The story of Sadako, and the children’s campaign for the monument, then rippled out into the world. A number of books on this theme have been written and published. And some organizations, including ANT-Hiroshima, a non-profit organization in Hiroshima, have made efforts to translate the story into other languages and share these books with the nations of the world.

The story has roused sympathy from people worldwide and led to the building of related monuments and parks in many places. There are times, though, when the local people feel torn. One example is the Children’s Peace Statue located in the U.S. state of New Mexico. It was funded with donations, but the site of the statue became a source of contention between the city of Los Alamos, where the atomic bomb was developed, and the surrounding cities, which resulted in the statue being relocated three times.

The wish for peace expressed by Sadako and the other children have touched many people’s hearts. At the same time, we, who live in Hiroshima, think it’s important to understand the viewpoints of others and take their feelings into account. (Yoshiko Hirata, 16, Shiho Fujii, 16, and Anna Ikeda, 16)

Making key chains with the wish for a peaceful world

We made key chains with the image of a flying crane with a flower in its mouth, a design tied to the theme of the Flower Festival. I hope that people will carry this image with them, which conveys the wish for peace to spread far and wide, in the form of the flying crane. I made these key chains with this wish. (Akane Sato, 15)

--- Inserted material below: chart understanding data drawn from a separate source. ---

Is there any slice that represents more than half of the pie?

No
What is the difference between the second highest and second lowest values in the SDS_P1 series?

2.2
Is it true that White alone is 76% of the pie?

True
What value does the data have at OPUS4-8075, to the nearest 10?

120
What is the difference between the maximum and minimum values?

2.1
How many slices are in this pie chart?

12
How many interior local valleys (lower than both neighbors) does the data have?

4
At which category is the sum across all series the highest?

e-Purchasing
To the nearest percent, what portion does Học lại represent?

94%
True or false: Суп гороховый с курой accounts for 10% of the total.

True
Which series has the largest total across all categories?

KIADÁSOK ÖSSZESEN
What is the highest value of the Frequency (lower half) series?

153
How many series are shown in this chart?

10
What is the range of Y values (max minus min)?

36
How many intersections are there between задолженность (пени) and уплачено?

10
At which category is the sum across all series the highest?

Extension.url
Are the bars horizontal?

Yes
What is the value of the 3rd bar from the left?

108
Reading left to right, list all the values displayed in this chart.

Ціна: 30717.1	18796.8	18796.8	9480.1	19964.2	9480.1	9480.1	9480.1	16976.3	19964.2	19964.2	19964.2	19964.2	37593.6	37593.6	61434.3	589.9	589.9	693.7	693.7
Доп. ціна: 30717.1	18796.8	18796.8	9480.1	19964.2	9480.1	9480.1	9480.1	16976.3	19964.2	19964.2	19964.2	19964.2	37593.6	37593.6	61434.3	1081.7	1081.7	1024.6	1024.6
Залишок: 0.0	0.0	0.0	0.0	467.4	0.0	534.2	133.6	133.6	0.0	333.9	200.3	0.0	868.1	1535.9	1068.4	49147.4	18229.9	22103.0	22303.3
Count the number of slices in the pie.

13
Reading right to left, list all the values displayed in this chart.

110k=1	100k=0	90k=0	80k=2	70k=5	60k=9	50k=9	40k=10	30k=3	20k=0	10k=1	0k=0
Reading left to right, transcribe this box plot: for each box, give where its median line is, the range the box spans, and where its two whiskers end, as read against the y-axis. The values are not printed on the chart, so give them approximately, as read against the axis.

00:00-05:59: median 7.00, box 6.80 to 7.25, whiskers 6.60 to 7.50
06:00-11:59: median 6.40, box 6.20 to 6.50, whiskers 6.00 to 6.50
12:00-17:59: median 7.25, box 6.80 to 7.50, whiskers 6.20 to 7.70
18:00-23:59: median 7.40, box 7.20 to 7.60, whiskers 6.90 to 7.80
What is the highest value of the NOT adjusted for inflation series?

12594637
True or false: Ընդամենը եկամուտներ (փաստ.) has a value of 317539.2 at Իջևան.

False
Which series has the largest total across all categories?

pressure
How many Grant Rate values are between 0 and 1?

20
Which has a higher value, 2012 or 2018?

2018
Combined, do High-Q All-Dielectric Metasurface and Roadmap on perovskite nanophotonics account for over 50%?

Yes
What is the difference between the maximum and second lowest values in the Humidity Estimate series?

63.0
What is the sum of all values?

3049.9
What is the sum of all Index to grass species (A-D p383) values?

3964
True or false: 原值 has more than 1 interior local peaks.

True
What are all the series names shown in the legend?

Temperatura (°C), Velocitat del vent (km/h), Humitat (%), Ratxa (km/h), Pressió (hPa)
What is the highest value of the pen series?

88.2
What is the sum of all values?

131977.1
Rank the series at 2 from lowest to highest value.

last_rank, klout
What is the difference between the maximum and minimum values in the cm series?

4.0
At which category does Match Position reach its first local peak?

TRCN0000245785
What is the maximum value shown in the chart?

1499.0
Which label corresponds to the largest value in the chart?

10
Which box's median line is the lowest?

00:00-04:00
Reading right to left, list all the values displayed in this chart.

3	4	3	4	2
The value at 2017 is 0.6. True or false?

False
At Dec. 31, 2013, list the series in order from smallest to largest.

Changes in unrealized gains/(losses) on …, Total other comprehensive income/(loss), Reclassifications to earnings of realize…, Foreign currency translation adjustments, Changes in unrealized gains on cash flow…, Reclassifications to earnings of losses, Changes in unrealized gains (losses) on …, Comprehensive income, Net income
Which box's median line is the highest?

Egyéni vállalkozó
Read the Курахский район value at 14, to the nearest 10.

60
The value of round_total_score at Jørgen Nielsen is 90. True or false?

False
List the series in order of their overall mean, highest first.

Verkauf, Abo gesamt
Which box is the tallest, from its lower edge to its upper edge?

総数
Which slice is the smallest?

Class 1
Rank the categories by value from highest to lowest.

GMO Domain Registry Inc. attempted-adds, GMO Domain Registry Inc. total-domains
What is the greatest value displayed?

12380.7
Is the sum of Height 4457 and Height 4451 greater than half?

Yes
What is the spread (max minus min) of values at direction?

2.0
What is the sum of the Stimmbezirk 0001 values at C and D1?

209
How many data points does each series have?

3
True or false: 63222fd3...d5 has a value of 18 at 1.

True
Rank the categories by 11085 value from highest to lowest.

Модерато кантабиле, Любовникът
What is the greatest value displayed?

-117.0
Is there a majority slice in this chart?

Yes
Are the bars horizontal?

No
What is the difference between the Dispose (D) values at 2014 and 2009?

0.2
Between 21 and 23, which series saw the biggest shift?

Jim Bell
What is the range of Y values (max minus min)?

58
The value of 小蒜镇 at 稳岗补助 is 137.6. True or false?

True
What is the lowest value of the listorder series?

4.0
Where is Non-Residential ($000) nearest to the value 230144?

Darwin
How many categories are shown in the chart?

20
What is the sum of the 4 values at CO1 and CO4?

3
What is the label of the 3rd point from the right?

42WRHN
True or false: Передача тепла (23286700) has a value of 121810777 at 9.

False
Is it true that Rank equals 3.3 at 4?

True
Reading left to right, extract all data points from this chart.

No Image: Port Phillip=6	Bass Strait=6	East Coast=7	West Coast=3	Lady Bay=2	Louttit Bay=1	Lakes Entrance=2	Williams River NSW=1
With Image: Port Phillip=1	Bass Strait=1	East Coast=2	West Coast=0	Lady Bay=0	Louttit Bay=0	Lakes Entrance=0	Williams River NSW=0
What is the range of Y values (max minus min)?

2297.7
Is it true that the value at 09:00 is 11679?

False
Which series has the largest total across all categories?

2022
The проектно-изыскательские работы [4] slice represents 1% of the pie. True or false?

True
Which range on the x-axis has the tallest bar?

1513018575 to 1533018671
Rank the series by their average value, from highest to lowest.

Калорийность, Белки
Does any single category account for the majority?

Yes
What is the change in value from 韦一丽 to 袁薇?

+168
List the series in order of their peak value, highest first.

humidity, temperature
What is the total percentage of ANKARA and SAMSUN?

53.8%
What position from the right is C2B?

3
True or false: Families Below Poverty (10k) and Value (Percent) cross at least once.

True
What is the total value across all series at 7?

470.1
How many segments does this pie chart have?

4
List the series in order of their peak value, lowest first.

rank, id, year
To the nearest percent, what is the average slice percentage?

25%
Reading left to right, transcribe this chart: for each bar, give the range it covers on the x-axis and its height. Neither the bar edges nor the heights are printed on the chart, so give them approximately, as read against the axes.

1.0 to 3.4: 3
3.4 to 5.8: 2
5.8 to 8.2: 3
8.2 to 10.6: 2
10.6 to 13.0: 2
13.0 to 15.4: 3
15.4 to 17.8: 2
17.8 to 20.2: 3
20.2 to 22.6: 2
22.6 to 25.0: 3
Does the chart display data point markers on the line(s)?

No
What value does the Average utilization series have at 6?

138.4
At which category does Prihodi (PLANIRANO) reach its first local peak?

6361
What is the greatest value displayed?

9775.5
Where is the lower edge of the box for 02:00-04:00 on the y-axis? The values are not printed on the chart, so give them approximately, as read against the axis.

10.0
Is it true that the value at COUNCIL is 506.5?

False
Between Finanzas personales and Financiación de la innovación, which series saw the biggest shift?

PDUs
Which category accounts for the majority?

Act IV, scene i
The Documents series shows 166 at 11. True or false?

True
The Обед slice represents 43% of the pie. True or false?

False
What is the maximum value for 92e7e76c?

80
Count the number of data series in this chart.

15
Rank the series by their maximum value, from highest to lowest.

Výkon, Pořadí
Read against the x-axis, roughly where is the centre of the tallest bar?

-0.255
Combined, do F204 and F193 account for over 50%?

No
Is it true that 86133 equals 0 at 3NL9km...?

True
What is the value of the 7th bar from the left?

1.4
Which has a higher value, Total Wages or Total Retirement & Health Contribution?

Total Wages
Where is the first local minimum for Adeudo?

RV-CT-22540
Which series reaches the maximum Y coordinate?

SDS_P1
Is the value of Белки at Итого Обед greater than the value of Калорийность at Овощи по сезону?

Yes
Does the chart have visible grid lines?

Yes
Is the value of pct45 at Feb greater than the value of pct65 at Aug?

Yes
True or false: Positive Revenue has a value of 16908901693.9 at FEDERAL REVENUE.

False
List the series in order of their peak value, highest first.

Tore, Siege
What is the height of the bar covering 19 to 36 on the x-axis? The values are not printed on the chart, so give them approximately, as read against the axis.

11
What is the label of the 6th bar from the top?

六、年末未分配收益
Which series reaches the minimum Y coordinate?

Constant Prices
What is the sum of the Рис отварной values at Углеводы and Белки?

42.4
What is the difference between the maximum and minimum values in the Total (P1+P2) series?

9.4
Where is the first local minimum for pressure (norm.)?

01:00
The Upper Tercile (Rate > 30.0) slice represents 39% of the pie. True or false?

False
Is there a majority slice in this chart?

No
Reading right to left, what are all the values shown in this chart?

Sadako’s former classmate shares her memories

“When the white cloth covering the monument was pulled off, exposing the statue of a beautiful girl in the bright blue May sky, I clapped as hard as I possibly could.” Tomiko Kawano, 75, a resident of Naka Ward and a former classmate of Sadako Sasaki at Noboricho Elementary School, described the moment the monument was unveiled in her book Genbaku no Ko no Zo, Rokunen Takegumi no Nakamatachi (The Children’s Peace Monument, Friends from the 6th Grade Takegumi). I listened to her memories of what took place at that time.

With a smile, Ms. Kawano said that she had been on Sadako’s team for the relay race. But when she began to talk about the time she learned that Sadako was in the hospital, her face suddenly turned somber.

When Ms. Kawano heard from her homeroom teacher that Sadako was suffering from an A-bomb-related disease, she felt very sorry for her. Yet at the same time, she was taken aback at the thought that she could have been in Sadako’s shoes. Ms. Kawano experienced the atomic bombing at the age of three and feared that death might eventually claim her, too.

When Ms. Kawano visited Sadako in the hospital that summer, before she passed away in the fall, she saw red spots on Sadako’s hands and legs. When Sadako noticed Ms. Kawano looking at them, she quickly covered her hands and legs with a blanket. “That was the last day I visited her in the hospital. I should have visited her more often,” Ms. Kawano said, choking back tears.

Ms. Kawano shared her memories of Sadako with me and, as I compared her life with my own, I felt that Sadako had given me the chance to think about peace. (Kana Okino, 17)

What is Peace Seeds?
Peace Seeds are the seeds of smiles which can be spread around the world by thinking about peace and the preciousness of life from various viewpoints. To fill this world with flowering smiles, the junior writers—25 junior high school and high school students—choose themes, gather information, and write articles.